Wednesday, February 11, 2015

Profit erosion and position sizing

Just as fast as you make money in the markets, they can also take those profits away from you just as quickly, if not quicker. So far this week, there has been an erosion of open profits on some positions, resulting in stops being hit, with those trades ending up as small winners/small losers.

While it is frustrating, it has to be expected. What we don’t know is, when prices starts to move in the opposite direction, whether this is some whipsawing or noise, or maybe the start of a sustained price movement in the opposite direction. But, at the same time, you need to allow your trades some 'wiggle room' so you do not end up being stopped out on some minor price noise.

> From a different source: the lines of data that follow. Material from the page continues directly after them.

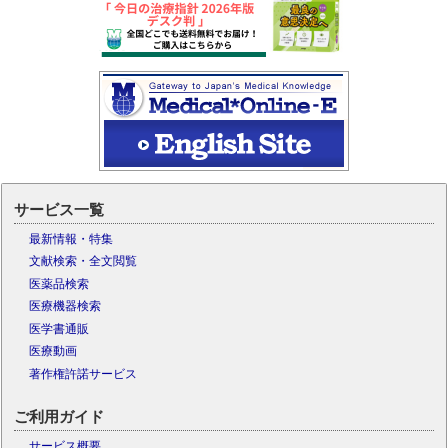
サービス一覧
最新情報・特集
文献検索・全文閲覧
医薬品検索
医療機器検索
医学書通販
医療動画
著作権許諾サービス
ご利用ガイド
サービス概要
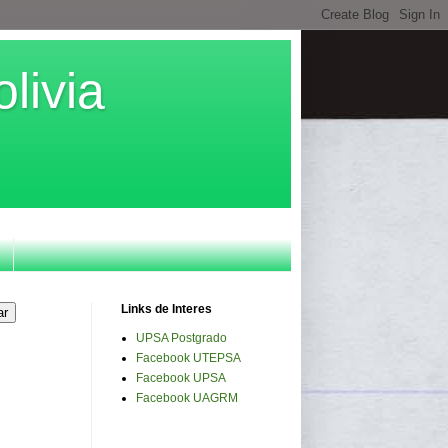
livia
Links de Interes
UPSA Postgrado
Facebook UTEPSA
Facebook UPSA
Facebook UAGRM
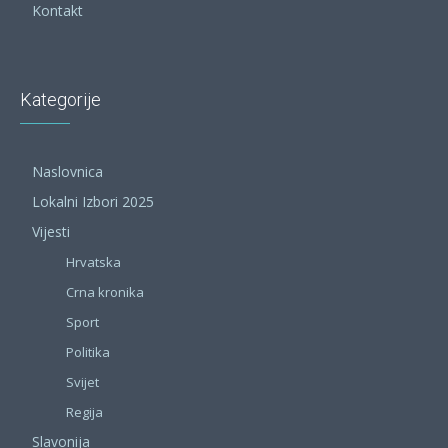
Kontakt
Kategorije
Naslovnica
Lokalni Izbori 2025
Vijesti
Hrvatska
Crna kronika
Sport
Politika
Svijet
Regija
Slavonija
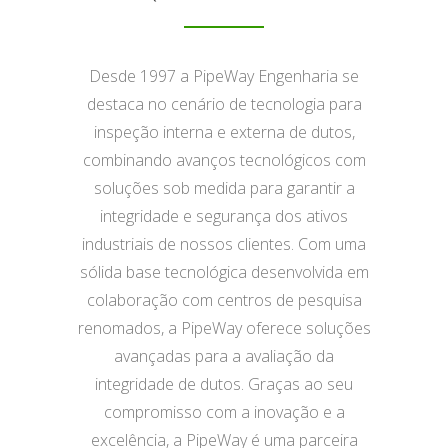
Desde 1997 a PipeWay Engenharia se
destaca no cenário de tecnologia para
inspeção interna e externa de dutos,
combinando avanços tecnológicos com
soluções sob medida para garantir a
integridade e segurança dos ativos
industriais de nossos clientes. Com uma
sólida base tecnológica desenvolvida em
colaboração com centros de pesquisa
renomados, a PipeWay oferece soluções
avançadas para a avaliação da
integridade de dutos. Graças ao seu
compromisso com a inovação e a
excelência, a PipeWay é uma parceira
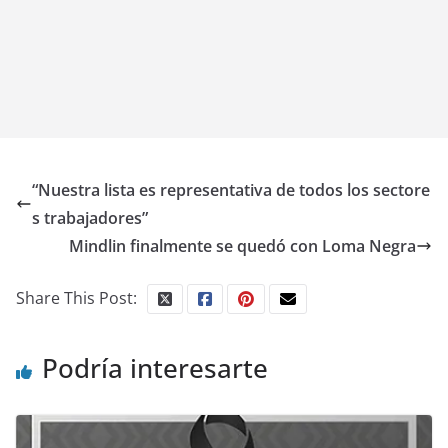
“Nuestra lista es representativa de todos los sectore
s trabajadores”
Mindlin finalmente se quedó con Loma Negra
Share This Post:
Podría interesarte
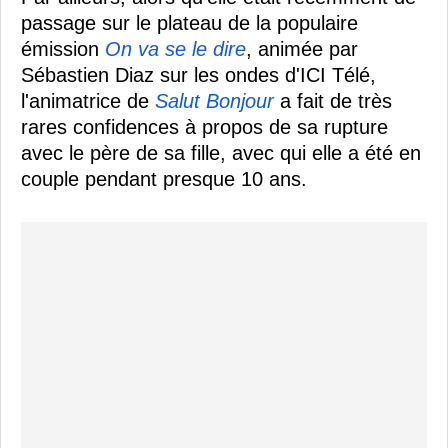
passage sur le plateau de la populaire
émission
On va se le dire
, animée par
Sébastien Diaz sur les ondes d'ICI Télé,
l'animatrice de
Salut Bonjour
a fait de très
rares confidences à propos de sa rupture
avec le père de sa fille, avec qui elle a été en
couple pendant presque 10 ans.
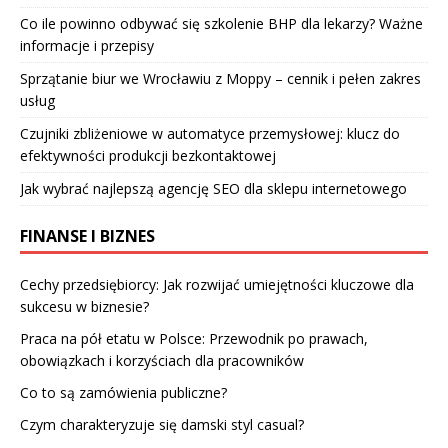
Co ile powinno odbywać się szkolenie BHP dla lekarzy? Ważne
informacje i przepisy
Sprzątanie biur we Wrocławiu z Moppy – cennik i pełen zakres
usług
Czujniki zbliżeniowe w automatyce przemysłowej: klucz do
efektywności produkcji bezkontaktowej
Jak wybrać najlepszą agencję SEO dla sklepu internetowego
FINANSE I BIZNES
Cechy przedsiębiorcy: Jak rozwijać umiejętności kluczowe dla
sukcesu w biznesie?
Praca na pół etatu w Polsce: Przewodnik po prawach,
obowiązkach i korzyściach dla pracowników
Co to są zamówienia publiczne?
Czym charakteryzuje się damski styl casual?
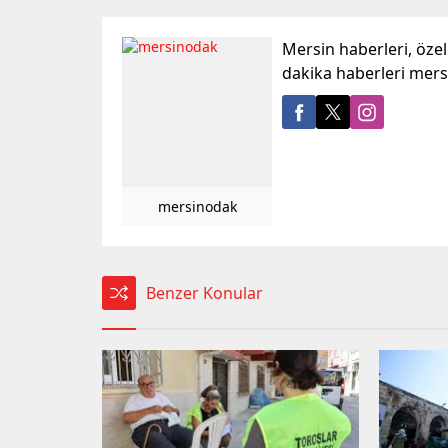
Mersin haberleri, öze
dakika haberleri mer
mersinodak
Benzer Konular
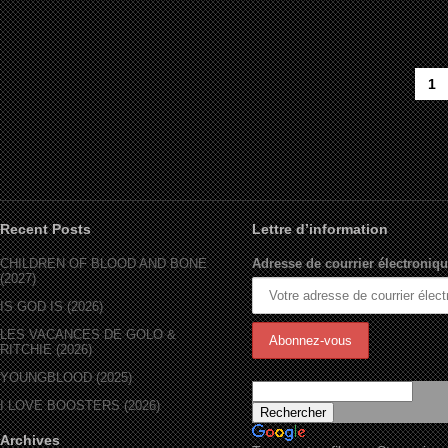
1
Recent Posts
Lettre d’information
CHILDREN OF BLOOD AND BONE
Adresse de courrier électroniqu
(2027)
IS GOD IS (2026)
LES VACANCES DE GOLO &
RITCHIE (2026)
YOUNGBLOOD (2025)
I LOVE BOOSTERS (2026)
Archives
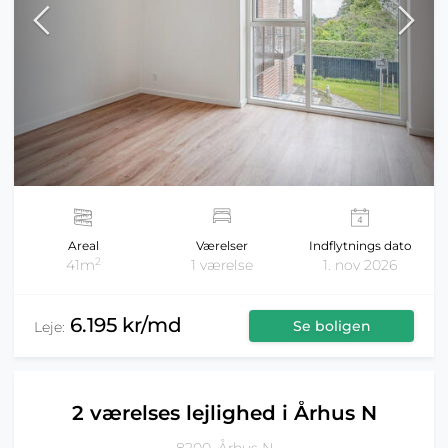
Areal
Værelser
Indflytnings dato
2
41m
1 værelse
1. nov 2026
6.195 kr/md
Se boligen
Leje:
2 værelses lejlighed i Århus N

On that basis, having stops in place at all times, while only risking a small element of your equity on each trade, should help take the emotion out of your trading decisions.

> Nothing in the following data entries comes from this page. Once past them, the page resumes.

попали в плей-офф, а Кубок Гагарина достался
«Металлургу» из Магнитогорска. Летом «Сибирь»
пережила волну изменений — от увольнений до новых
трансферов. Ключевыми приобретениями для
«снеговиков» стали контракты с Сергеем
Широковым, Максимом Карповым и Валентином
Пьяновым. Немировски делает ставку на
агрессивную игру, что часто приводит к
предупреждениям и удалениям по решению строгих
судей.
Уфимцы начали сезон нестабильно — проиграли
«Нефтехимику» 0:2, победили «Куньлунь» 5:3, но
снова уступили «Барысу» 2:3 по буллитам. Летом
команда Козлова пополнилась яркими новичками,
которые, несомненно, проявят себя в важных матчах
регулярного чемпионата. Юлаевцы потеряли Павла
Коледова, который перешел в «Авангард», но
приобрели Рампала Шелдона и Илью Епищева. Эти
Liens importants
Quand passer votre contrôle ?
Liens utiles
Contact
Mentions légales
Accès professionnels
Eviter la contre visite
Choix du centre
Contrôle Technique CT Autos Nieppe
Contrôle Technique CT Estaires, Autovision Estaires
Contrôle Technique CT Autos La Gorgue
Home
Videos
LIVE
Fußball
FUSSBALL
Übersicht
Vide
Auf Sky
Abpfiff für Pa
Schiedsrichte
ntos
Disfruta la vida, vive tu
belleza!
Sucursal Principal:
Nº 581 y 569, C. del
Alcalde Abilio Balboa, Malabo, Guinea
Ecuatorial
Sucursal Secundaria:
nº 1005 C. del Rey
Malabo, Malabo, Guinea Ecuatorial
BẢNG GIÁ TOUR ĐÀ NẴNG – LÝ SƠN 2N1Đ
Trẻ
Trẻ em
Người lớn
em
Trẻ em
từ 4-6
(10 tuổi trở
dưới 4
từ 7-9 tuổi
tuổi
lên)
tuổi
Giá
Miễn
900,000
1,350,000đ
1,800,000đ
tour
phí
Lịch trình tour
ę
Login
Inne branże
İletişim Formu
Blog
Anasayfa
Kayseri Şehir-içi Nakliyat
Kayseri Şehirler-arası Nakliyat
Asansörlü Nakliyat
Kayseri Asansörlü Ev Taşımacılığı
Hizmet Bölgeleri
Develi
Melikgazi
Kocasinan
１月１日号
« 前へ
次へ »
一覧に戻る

What you want to avoid at all costs is to override your stops – it is sod’s law that, on the one occasion you override such a stop, and do not take a small loss, then that trade will develop into a major loss. All this does is blow a big hole in your trading capital, and cause damage to your trading mindset.

Because I cut any losing trades very aggressively, and accept that open profits can disappear, this is why my position sizing is based on cash equity only. I do not want to calculate my position size and risk per trade including profits which could literally disappear overnight (as we saw here).

By calculating position size in this manner, then my risk per trade is a bit more conservative than most traders, who would include open profits. Again, no one can say whether either way is right or wrong for everyone, but basing position size on cash equity only is the right way for me.